Answer these questions from the PySpark UDF guidelines:
1. Which built-in function replaces the square UDF?
2. Which decorator marks the vectorized version of normalize?
3. Under what name is my_udf_function registered for SQL?
+++ GIVEN TEXT
1. Prefer Built-in Functions

# BAD: UDF for simple operations
@udf(returnType=DoubleType())
def square(x):
    return x ** 2 if x else None

df.withColumn("squared", square(col("value")))

# GOOD: Built-in function
from pyspark.sql.functions import pow
df.withColumn("squared", pow(col("value"), 2))

2. Handle NULLs

# BAD: Ignores NULLs
@udf(returnType=DoubleType())
def process(x):
    return x * 2  # Returns None for None input

# GOOD: Explicitly handles NULLs
@udf(returnType=DoubleType())
def process(x):
    if x is None:
        return None
    return x * 2

3. Use Pandas UDFs for Vectorized Operations

# BAD: Row-by-row processing
@udf(returnType=DoubleType())
def normalize(x, mean, std):
    return (x - mean) / std if x else None

# GOOD: Vectorized processing
@pandas_udf(DoubleType())
def normalize(s: pd.Series, mean: float, std: float) -> pd.Series:
    return (s - mean) / std

4. Register UDFs for SQL

# Always register UDFs if you need them in SQL
spark.udf.register("my_udf", my_udf_function, returnType=StringType())
++++++
+++ DATA FOR ANALYSIS
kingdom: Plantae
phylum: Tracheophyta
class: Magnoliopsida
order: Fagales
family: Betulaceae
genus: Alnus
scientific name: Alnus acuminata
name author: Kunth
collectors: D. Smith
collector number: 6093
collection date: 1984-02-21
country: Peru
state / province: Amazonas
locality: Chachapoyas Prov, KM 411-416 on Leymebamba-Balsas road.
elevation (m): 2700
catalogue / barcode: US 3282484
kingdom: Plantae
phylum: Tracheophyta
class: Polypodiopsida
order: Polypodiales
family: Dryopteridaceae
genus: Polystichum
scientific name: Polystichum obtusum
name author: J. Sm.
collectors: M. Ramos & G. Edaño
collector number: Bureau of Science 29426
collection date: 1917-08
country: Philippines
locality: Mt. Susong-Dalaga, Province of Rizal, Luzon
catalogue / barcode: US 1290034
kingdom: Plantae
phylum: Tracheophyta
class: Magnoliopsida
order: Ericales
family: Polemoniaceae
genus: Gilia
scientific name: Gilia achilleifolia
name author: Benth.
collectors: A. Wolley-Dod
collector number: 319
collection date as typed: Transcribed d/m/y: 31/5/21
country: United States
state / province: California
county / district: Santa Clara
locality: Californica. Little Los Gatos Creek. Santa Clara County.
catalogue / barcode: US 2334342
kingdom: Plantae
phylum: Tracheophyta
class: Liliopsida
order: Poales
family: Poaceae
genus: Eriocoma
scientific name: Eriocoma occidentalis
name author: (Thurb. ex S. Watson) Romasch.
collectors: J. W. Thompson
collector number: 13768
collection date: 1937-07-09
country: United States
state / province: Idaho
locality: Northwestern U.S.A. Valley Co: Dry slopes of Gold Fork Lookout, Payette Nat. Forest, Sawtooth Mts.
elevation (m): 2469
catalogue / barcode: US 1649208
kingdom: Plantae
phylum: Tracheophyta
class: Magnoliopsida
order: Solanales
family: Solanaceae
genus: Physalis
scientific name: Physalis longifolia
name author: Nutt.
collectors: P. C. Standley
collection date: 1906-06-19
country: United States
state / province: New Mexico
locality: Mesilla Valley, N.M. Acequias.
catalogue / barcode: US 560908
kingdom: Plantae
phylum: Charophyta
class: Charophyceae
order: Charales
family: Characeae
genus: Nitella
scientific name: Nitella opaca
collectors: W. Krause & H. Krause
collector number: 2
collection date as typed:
++++++
EXERCISE SOLUTION:
1. pow
2. @pandas_udf(DoubleType())
3. "my_udf"